▸ INSTRUCTIONS FOR THE TASK
Your answer should be one number: the count of lines in the data below that include "change".

▸ DATA EXCERPT
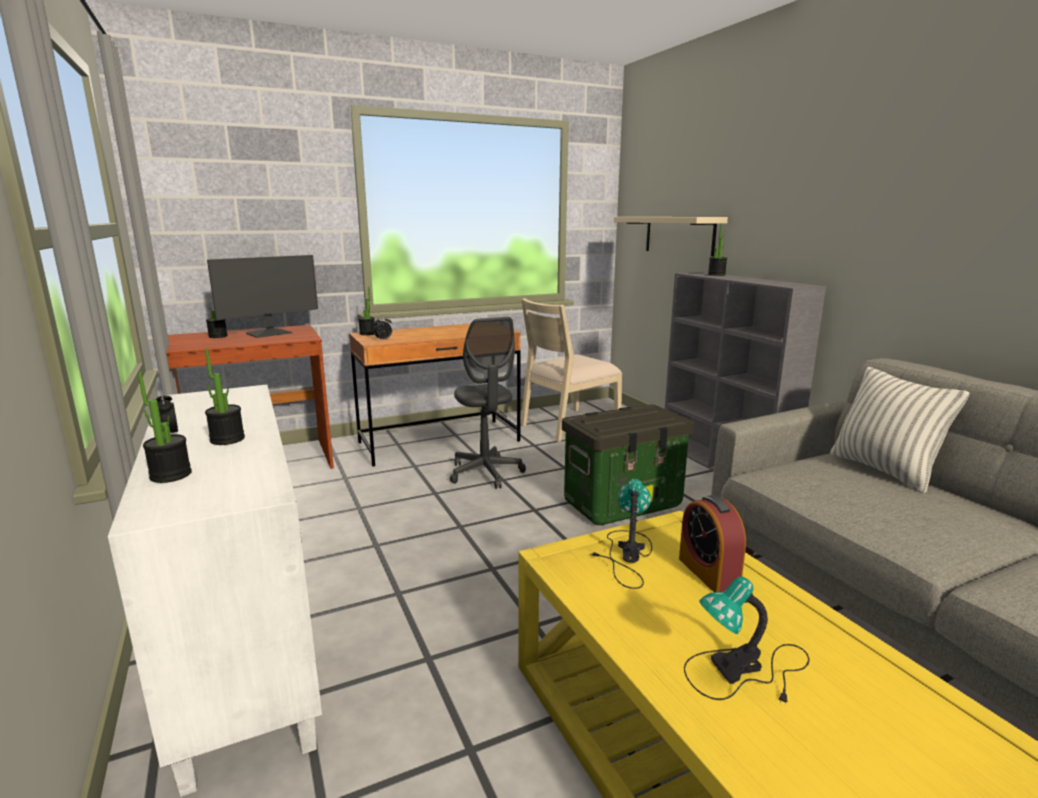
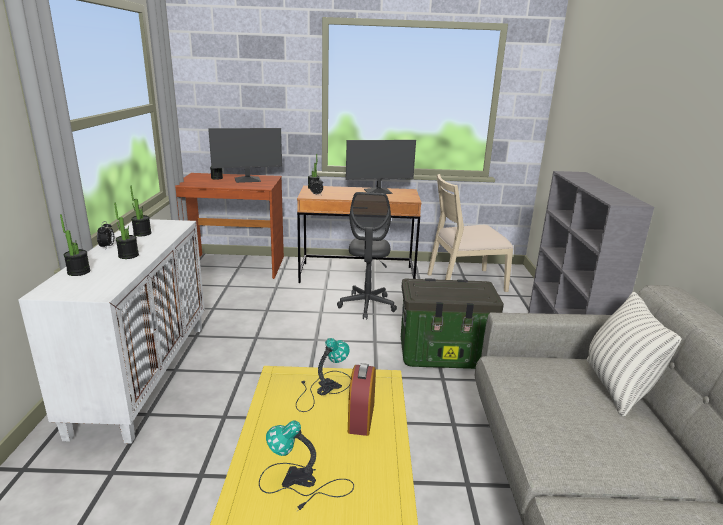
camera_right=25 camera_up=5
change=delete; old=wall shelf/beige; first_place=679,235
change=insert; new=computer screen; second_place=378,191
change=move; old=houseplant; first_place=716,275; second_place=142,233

▸ SOLVED PROBLEM
3